Input records ::
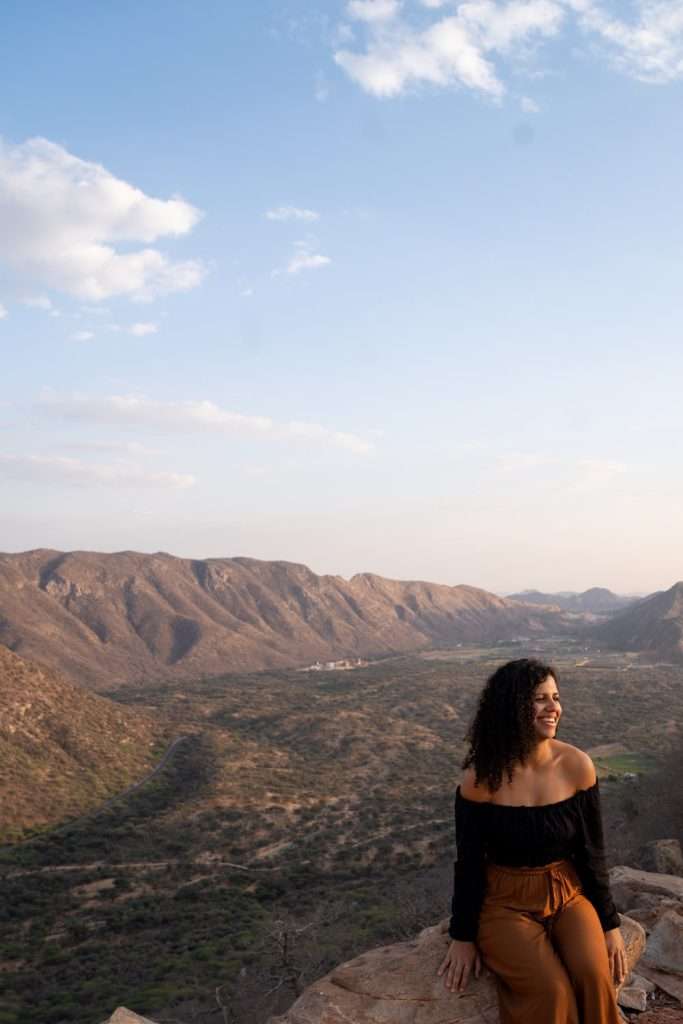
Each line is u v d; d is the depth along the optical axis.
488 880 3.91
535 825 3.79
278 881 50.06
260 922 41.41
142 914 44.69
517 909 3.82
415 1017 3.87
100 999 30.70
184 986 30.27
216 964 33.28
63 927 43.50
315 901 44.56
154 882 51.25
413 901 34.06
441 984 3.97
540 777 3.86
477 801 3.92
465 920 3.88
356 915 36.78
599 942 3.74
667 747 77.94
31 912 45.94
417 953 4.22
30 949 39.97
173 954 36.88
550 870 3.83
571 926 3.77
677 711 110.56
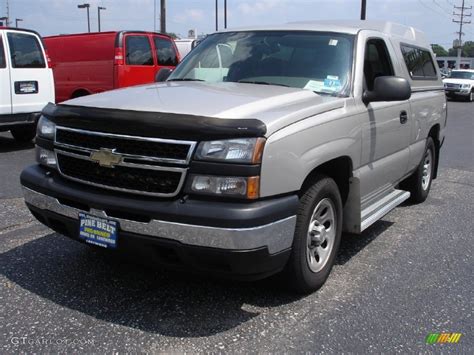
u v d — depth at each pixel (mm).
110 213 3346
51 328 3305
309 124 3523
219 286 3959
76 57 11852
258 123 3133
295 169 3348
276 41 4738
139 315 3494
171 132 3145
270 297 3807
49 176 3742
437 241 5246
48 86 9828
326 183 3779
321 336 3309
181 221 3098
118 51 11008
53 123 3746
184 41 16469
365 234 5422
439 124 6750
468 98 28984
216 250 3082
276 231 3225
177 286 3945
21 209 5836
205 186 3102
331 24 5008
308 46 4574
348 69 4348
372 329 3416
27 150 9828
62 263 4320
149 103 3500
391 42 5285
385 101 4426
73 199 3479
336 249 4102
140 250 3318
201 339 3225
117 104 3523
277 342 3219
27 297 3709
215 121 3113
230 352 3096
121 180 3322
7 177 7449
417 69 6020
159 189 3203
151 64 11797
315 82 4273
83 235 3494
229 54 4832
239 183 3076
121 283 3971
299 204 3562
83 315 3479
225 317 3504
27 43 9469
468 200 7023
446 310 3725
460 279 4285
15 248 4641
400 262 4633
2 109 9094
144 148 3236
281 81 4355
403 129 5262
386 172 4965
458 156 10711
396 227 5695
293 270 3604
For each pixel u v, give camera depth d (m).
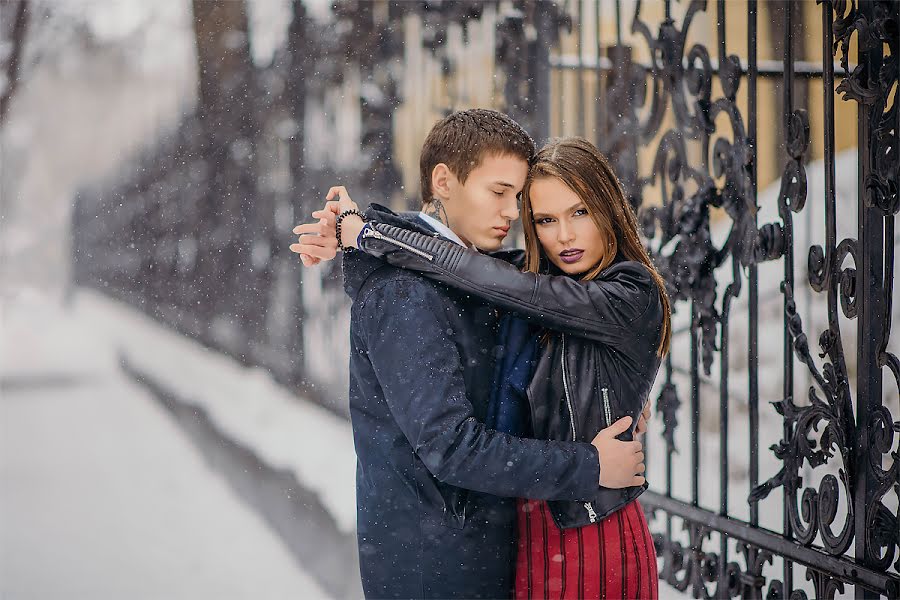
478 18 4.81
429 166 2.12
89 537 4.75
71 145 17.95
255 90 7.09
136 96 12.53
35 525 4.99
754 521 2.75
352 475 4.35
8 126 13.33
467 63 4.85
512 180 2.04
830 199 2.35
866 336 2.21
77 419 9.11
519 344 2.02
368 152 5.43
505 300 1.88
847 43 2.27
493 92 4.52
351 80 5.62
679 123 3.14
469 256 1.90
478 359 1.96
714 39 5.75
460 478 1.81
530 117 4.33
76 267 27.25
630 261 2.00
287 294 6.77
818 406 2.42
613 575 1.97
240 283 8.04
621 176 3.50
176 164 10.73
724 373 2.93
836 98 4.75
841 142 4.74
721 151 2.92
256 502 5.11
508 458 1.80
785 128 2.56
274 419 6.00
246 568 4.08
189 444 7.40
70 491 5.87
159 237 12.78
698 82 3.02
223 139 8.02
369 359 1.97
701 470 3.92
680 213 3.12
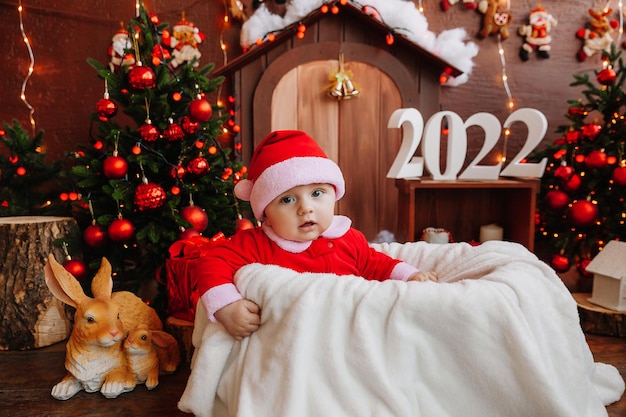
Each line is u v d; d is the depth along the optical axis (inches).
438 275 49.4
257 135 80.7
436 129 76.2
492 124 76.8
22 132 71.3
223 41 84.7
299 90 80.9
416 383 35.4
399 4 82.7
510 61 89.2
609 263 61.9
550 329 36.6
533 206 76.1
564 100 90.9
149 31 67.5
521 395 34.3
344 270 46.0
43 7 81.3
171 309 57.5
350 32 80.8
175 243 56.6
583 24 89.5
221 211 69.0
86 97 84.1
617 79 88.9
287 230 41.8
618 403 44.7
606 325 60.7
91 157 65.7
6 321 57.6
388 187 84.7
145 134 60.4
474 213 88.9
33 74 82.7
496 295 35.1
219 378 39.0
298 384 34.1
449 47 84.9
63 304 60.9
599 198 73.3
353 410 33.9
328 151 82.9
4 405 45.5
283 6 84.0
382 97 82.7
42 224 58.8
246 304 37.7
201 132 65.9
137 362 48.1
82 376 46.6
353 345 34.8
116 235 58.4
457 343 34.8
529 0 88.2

==

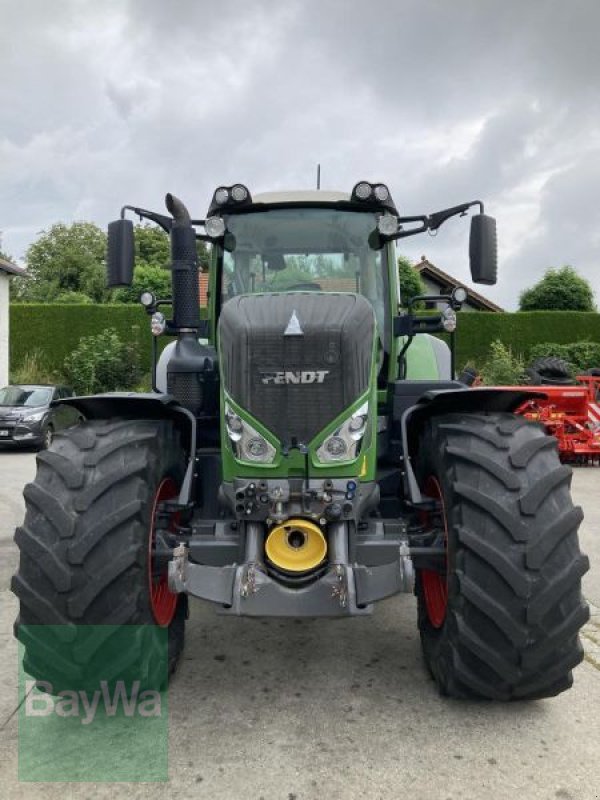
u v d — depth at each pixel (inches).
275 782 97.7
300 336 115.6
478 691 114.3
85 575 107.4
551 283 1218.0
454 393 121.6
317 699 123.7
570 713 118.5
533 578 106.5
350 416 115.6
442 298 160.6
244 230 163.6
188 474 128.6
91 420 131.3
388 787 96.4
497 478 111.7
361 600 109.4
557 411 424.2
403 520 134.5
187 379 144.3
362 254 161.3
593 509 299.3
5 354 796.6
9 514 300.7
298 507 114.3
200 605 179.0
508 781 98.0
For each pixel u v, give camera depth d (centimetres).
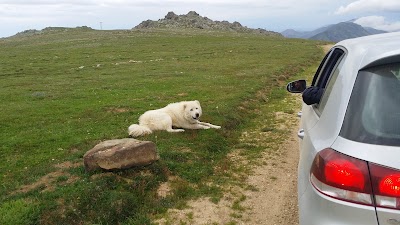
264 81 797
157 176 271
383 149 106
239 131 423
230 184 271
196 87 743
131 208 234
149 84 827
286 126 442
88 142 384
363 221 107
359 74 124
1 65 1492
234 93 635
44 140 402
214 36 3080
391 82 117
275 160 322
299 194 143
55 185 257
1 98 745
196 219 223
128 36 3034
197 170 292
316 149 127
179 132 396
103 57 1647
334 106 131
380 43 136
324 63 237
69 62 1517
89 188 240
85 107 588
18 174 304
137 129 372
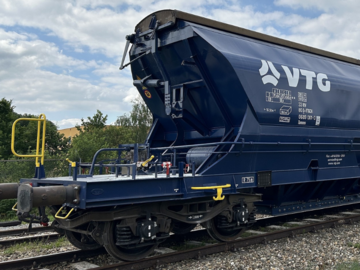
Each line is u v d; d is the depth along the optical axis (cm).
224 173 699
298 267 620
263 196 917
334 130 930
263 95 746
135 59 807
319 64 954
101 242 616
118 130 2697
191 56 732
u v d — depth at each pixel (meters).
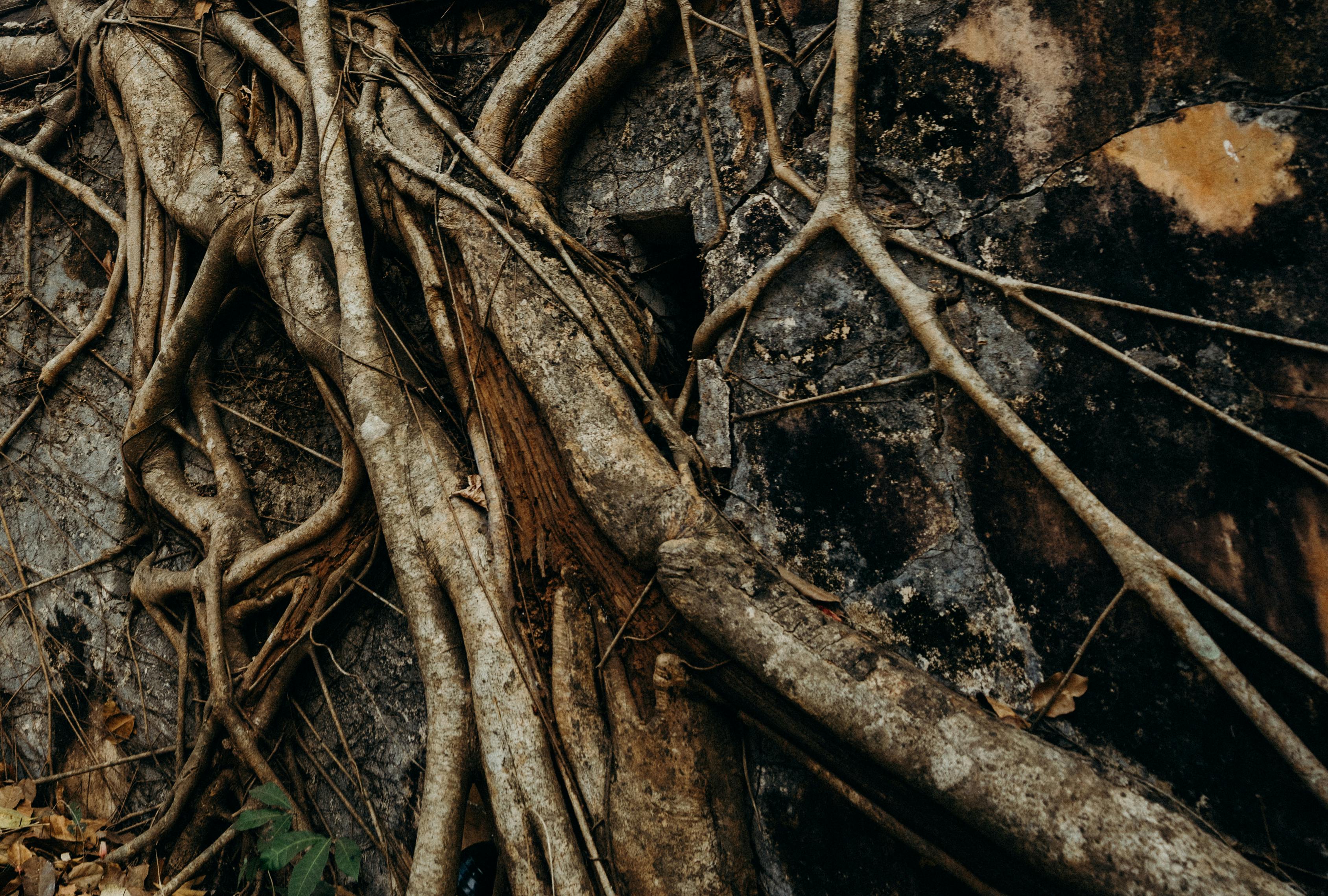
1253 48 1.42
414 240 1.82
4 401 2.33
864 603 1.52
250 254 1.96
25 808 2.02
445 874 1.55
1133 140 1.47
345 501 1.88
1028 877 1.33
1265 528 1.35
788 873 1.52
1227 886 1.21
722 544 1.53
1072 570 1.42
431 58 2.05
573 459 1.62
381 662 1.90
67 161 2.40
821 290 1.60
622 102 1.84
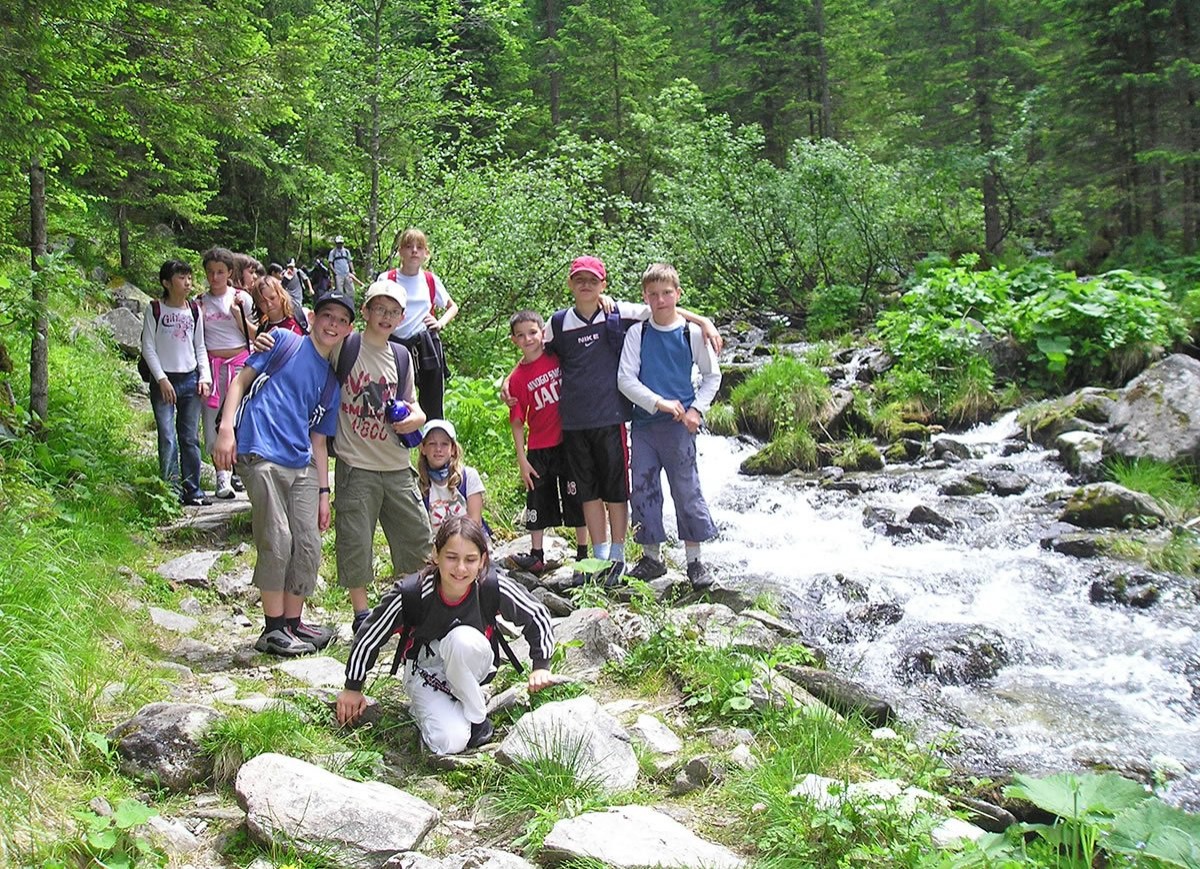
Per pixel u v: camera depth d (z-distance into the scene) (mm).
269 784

What the exercise asks ::
All lines in the listing above between the line with "521 395 34.3" and the line with "382 97 82.7", inclusive, should be set down exactly, and no line outside that range.

Reply to the exercise ::
521 395 34.3
344 270 46.0
43 7 81.3
171 309 57.5
350 32 80.8
175 243 56.6
583 24 89.5
221 211 69.0
86 97 84.1
617 79 88.9
287 230 41.8
618 403 44.7
606 325 60.7
91 157 65.7
6 321 57.6
388 187 84.7
145 134 60.4
474 213 88.9
33 74 82.7
496 295 35.1
219 378 39.0
298 384 34.1
449 47 84.9
63 304 60.9
599 198 73.3
353 410 33.9
328 151 82.9
4 405 45.5
283 6 84.0
382 97 82.7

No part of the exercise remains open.